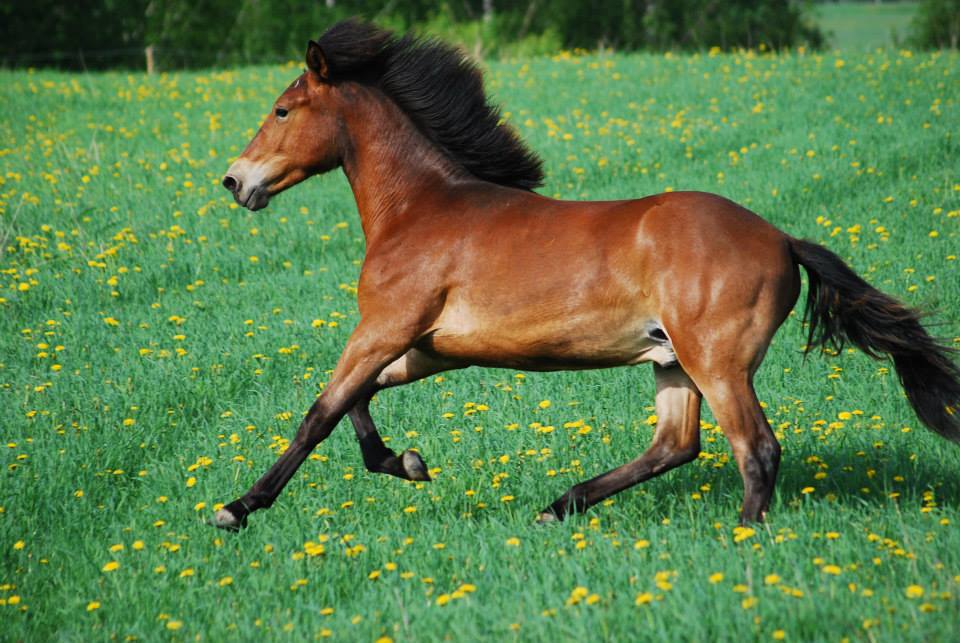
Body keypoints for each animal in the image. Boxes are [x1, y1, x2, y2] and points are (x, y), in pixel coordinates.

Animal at [213, 19, 960, 531]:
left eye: (282, 109)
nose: (235, 181)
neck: (421, 209)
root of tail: (780, 238)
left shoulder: (384, 328)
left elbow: (319, 412)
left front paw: (238, 507)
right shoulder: (426, 348)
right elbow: (356, 404)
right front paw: (407, 463)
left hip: (718, 362)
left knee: (756, 448)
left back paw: (744, 539)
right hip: (672, 362)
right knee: (675, 445)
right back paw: (560, 505)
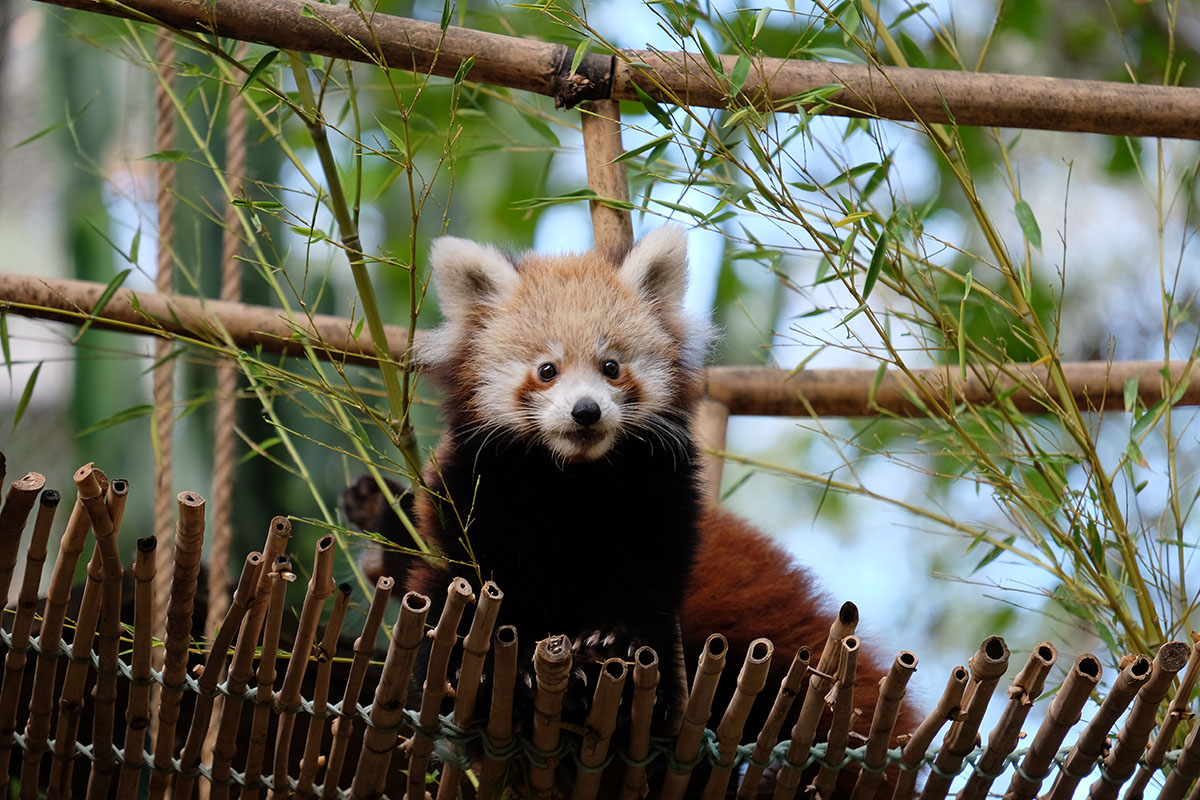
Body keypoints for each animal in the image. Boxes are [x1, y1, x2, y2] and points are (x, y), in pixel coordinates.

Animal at [350, 226, 916, 800]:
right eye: (547, 370)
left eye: (611, 367)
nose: (586, 411)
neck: (572, 480)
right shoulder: (477, 493)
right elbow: (471, 584)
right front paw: (499, 666)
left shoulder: (659, 499)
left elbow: (647, 580)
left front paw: (612, 642)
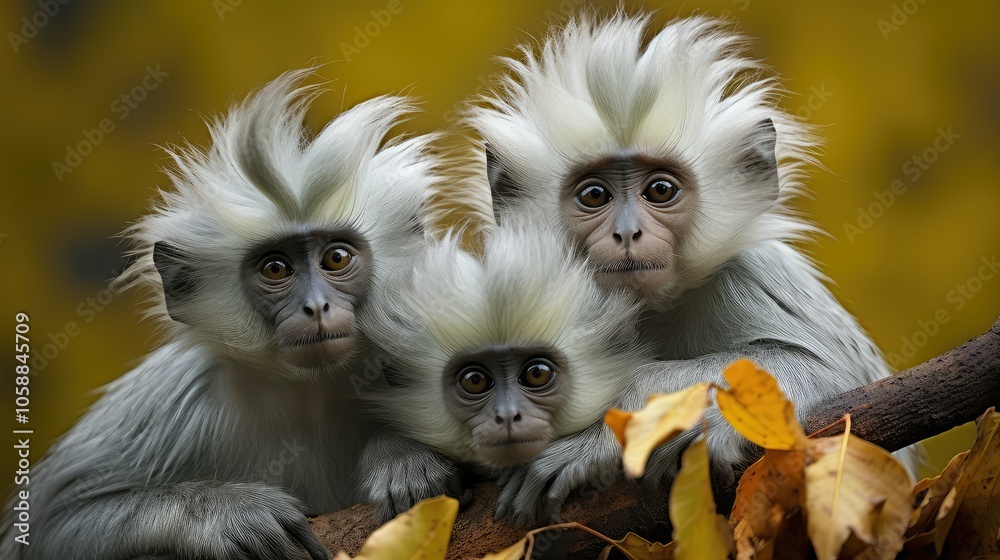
════════
What to do: In the copy, only the lines from the one holding "nose: (235, 181)" through the end of the listing above should appear, retyped exactly, both ends included, with no pictures.

Answer to the problem:
nose: (235, 181)
neck: (421, 209)
root of tail: (780, 238)
left shoulder: (384, 328)
left elbow: (319, 412)
left front paw: (238, 507)
right shoulder: (426, 348)
right elbow: (356, 404)
right front paw: (407, 463)
left hip: (718, 362)
left knee: (756, 448)
left back paw: (744, 539)
right hip: (672, 362)
right knee: (675, 445)
right back paw: (560, 505)
Body keypoints for each animal in the image. Boxes are [x1, y1, x2, y2] and points are (x, y), in pixel coordinates.

Animal at [350, 226, 916, 800]:
right eye: (547, 370)
left eye: (611, 367)
nose: (586, 411)
neck: (572, 480)
right shoulder: (477, 493)
right elbow: (471, 584)
right front paw: (499, 666)
left shoulder: (659, 499)
left elbow: (647, 580)
left front paw: (612, 642)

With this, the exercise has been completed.